The rotation, even with the losses of Cole and Gil, isn’t in bad shape, with Max Fried, signed to a $218 million deal over the winter, followed by, in some order, Marcus Stroman, Carlos Rodon, Clarke Schmidt and either righty prospect Will Warren or veteran righty Carlos Carraso (who had a major-league out clause in his contract if he wasn’t added to the 26-man roster).

But organizational depth in starting pitching, a concern even before Cole and Gil were injured, is thin at best.

“We can’t afford too many more,” Cashman said of hits to the rotation, among the reasons he spent the rest of spring training looking for starting pitching fortifications in the market (and will continue to do so).

As for the offense, the biggest question is how the lineup will fare without Juan Soto, who, along with Aaron Judge, formed the game’s most feared 2-3 lineup combination.

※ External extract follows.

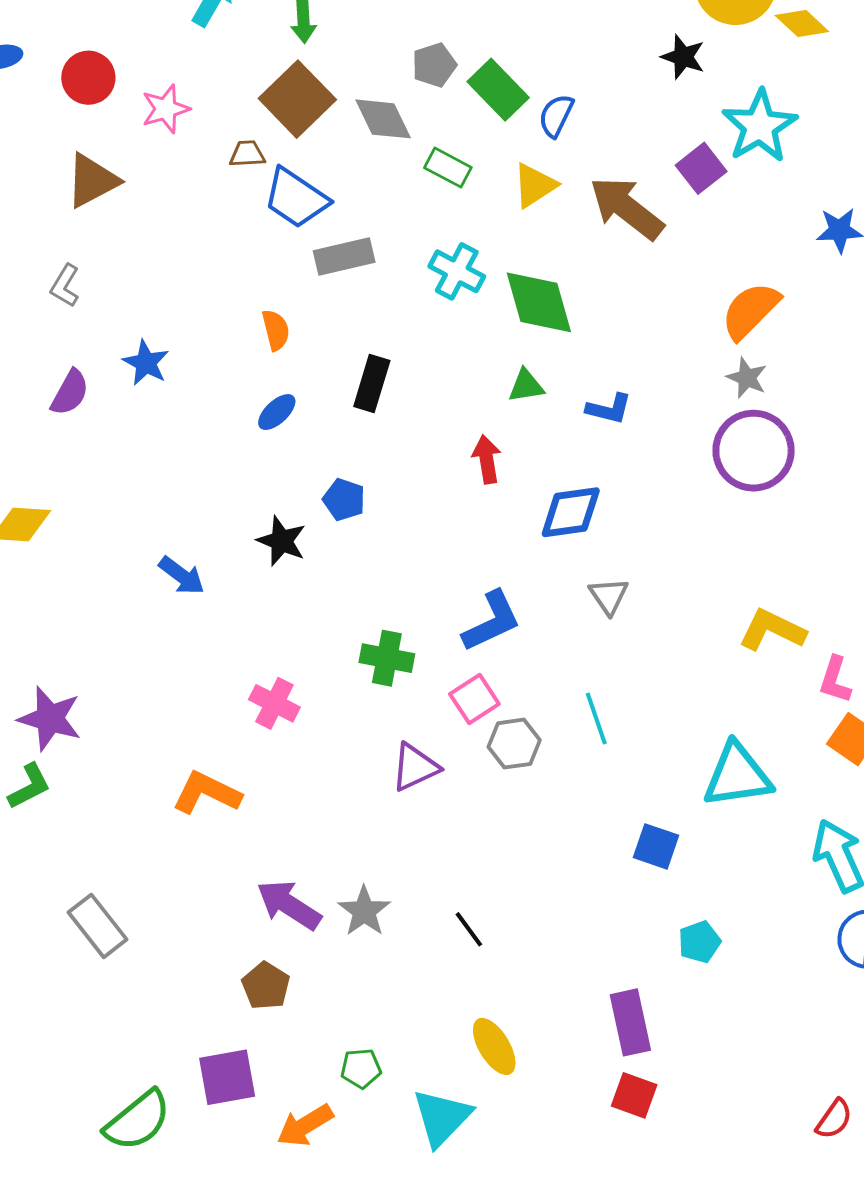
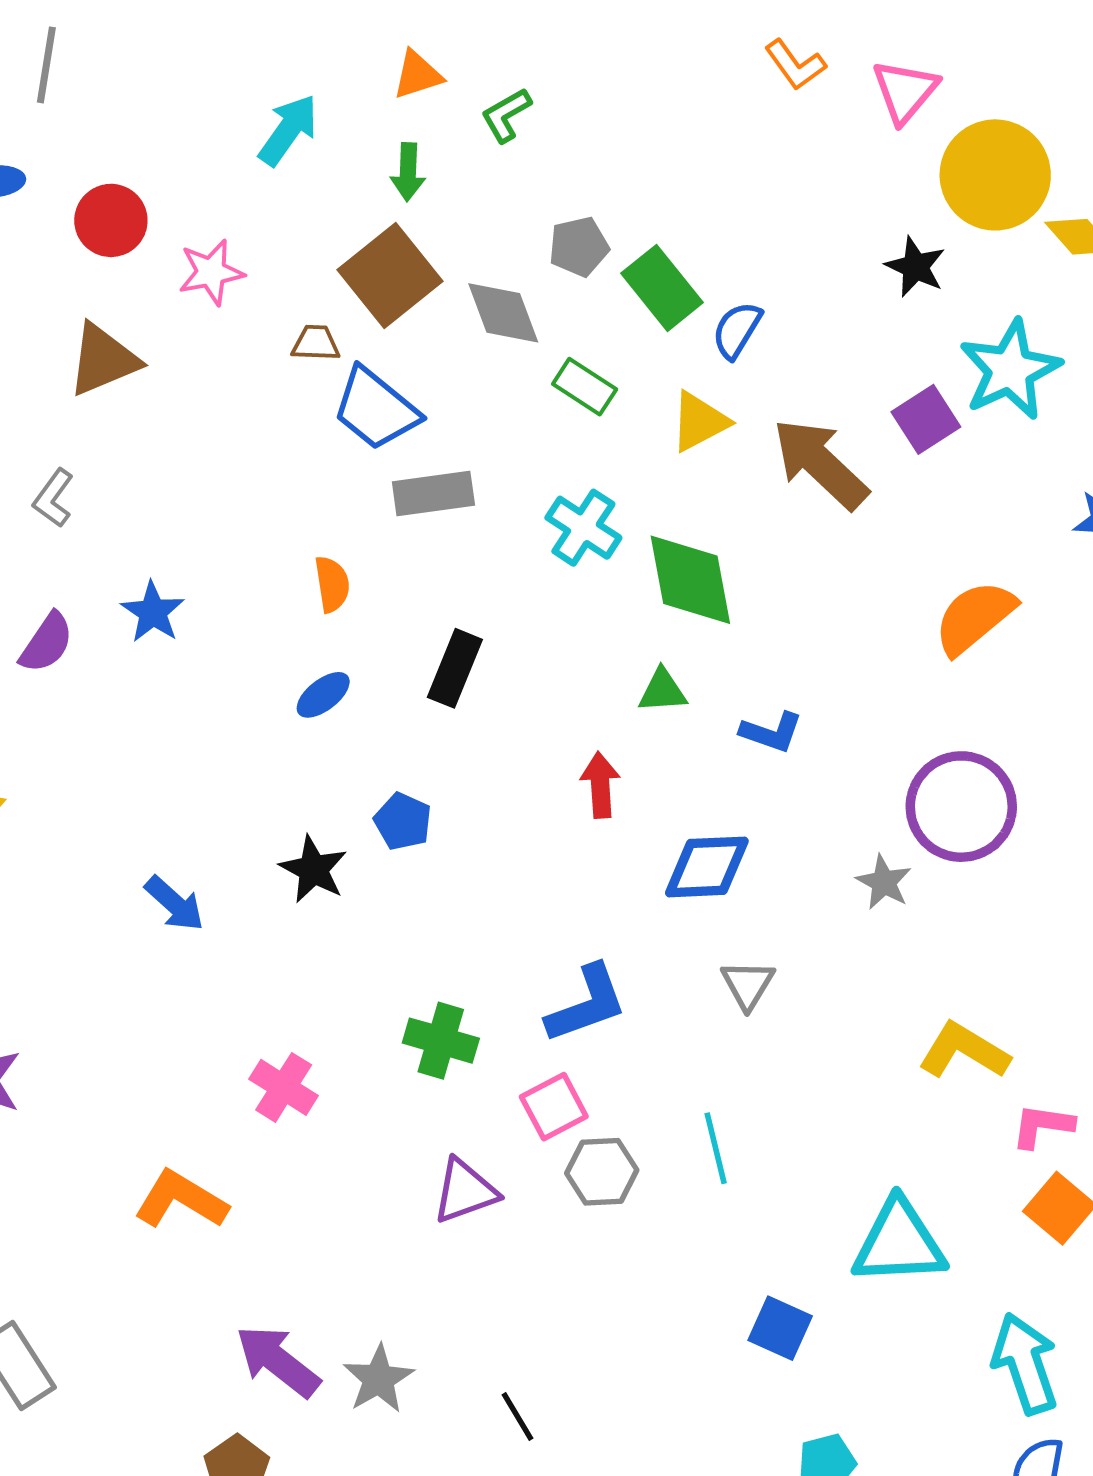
gray star: (747, 378) -> (884, 882), moved
pink L-shape: (835, 680) -> (1042, 1126), turned 75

“There was nothing like it,” one rival AL bench coach said shortly after Soto signed his record 15-year, $765 million deal with the Mets (the Yankees offered $760 million over 16 years). “You literally sat in the dugout with the thought, ‘When are those two coming up again?’ Sometimes it seemed like they were coming up every freakin' inning. You couldn’t get away from it.”

Judge causes that kind of fear, but only individually. For their offense to thrive, the Yankees are banking on new first baseman Paul Goldschmidt showing he has something left from what made him a seven-time All-Star and Cody Bellinger, whose smooth lefty swing appears a perfect Stadium fit, recapturing the form that allowed him to earn 2019 National League MVP honors with the Dodgers (four of his five seasons since then have been subpar).

Additionally, second-year catcher Austin Wells and third-year shortstop Anthony Volpe need to take further steps in their offensive development and the Yankees hope hyped rookie Jasson Dominguez can produce more runs than he gives up while continuing to learn leftfield on the fly.

“I don’t think any one of us here are sitting here thinking, ‘Soto’s gone, the Yankees are going to stink now,’ ” Blue Jays righthander Chris Bassitt, who went 2-0 with a 0.73 ERA in two starts against the Yankees last season, said with a smile early in spring training. “The pieces that they added . . . They’re still a contender and they’re going to be a really, really good baseball team.”

Good enough, certainly, in an overall weak American League to win their share of games and contend for the AL East title they won a year ago.

But already with a far different team than the one the Yankees thought they’d start the year with.